Continue reading the full article here.
#1 New Genital Herpes Drug Proves More Promising Than Existing Treatment in Clinical Trial
As what may be one of the most promising treatments for the herpes simplex virus 2 (HSV-2) in two decades, pritelivir, has demonstrated in a recent trial that it provides greater viral suppression than the present standard treatment, valacyclovir.
In the study, conducted by a research team led by Anna Wald, MD, medical director of virology research at the University of Washington, Fred Hutchinson Cancer Research Center in Seattle, patients who took pritelivir not only experienced less HSV shedding than those who took valacyclovir (2.4% vs. 5.3%), but they also had fewer lesions (1.9% vs. 3.9%), less pain, and fewer treatment-emergent adverse events (62% vs. 69%).

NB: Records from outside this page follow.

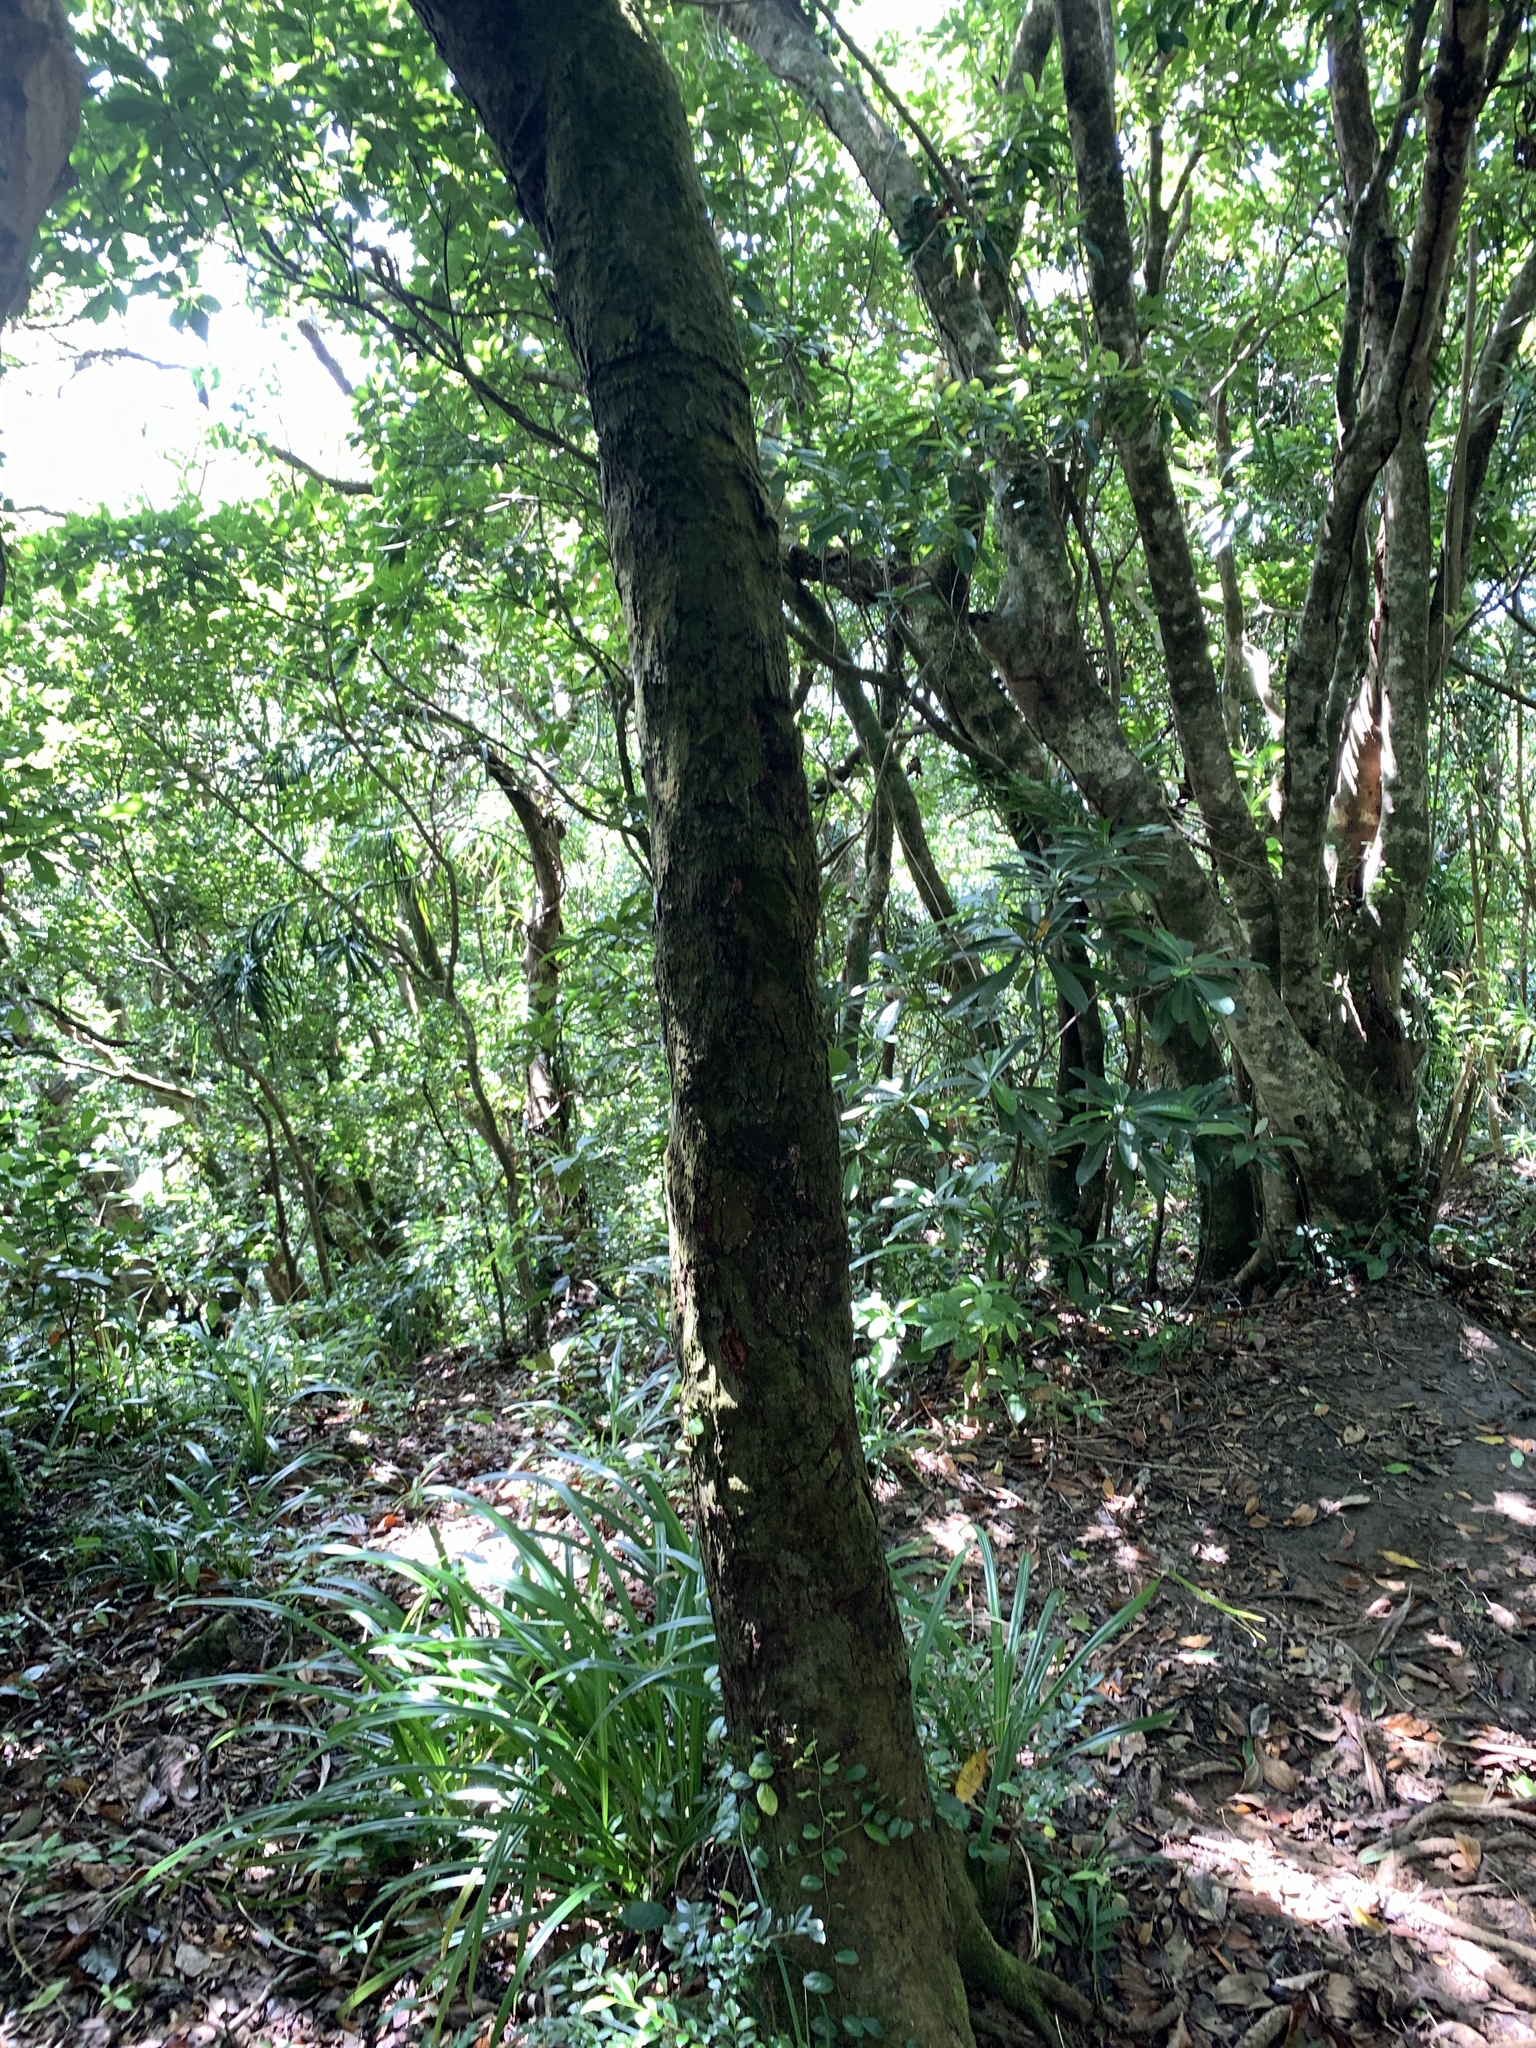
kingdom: Plantae
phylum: Tracheophyta
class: Magnoliopsida
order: Ericales
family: Pentaphylacaceae
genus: Eurya
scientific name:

Pritelivir, which is still in the relatively early stages of development, is particularly attractive to patients with HSV-2 (otherwise known as genital herpes) because it not only limits their symptoms, but also appears to reduce the likelihood of passing the infection on to a susceptible partner. Of note: pritelivir did not completely eliminate viral shedding; practitioners and patients must remember that the protection is only partial. Given that many infected individuals often do not show signs of infection but still shed viral cells intermittently, “management of genital HSV should address the chronic nature of the disease rather than focusing solely on treatment of acute episodes of genital lesions,” a CDC spokesperson also noted. The spokesperson added that HSV-2 infections tend to have “much more frequent” recurrences and shedding.